Welsh Liberal Democrat Cabinet Secretary for Education Kirsty Williams today announced that Cardiff and Swansea Universities are to receive £1.2m to support their involvement in the UK-wide Institute of Coding helping create the next generation of digital specialists.
The investment is on top of a £1.3m drive to connect Welsh pupils with coding, Cracking the Code, which was announced last year.
Research from 2016 showed the digital sector employs 40,000 people and is worth over £8.5 billion in turnover to the Welsh economy.
Cardiff and Swansea Universities will benefit from the funding, allocated by HEFCW, which will include £200,000 to support coding initiatives in schools, colleges and universities.
The Institute of Coding has been established by the UK Government to serve as a national focus for improving digital skills provision. It includes universities, businesses and industry experts including IBM, Cisco, BT and Microsoft.

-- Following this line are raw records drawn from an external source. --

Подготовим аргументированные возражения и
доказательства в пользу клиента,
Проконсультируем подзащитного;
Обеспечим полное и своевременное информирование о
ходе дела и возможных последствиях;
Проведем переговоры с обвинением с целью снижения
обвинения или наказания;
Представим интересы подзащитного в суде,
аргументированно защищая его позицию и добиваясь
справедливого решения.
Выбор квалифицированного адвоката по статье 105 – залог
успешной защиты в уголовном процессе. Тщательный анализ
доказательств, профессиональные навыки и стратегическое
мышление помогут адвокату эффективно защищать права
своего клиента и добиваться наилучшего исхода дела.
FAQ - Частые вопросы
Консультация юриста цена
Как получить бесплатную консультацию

The funding will pay for computers and associated equipment for Technocamps labs which provide hands on experience for teachers and learners on a range of coding activities and tools. It will also fund schools/business liaison officers, and the establishment of community engagement code clubs run by the National Software Academy.
The Cabinet Secretary made the announcement at St Philip Evans Catholic Primary School, Cardiff, which runs a coding club.
Since announcing Cracking the Code progress has included:
- Over 200 teachers have undergone training in coding with further sessions planned.
- Coleg Meirion Dwyfor in partnership with BT Cymru and Bangor University’s Widening Access Centres hosted an all Wales coding competition
- In 2017/18 Technocamps delivered 150 workshops in 85 primary schools across Wales to over 4,250 pupils and their 135 teachers. 40 workshops were delivered in 25 secondary schools to over 1,000 pupils and their teachers.
Kirsty Williams said: “Code is everywhere and part of our everyday lives. Having world-class digital skills is essential and it is vitally important that young people have the ability and knowledge to develop in this field.
“I’m pleased to announce that £1.2m is available for Cardiff and Swansea universities to take part in the Institute of Coding which will allow them to link with other universities, businesses and industries. Importantly the funding will also enable them to carry out work in the community, building further on the steps we have already taken to ensure coding is part of the learning process in our schools.”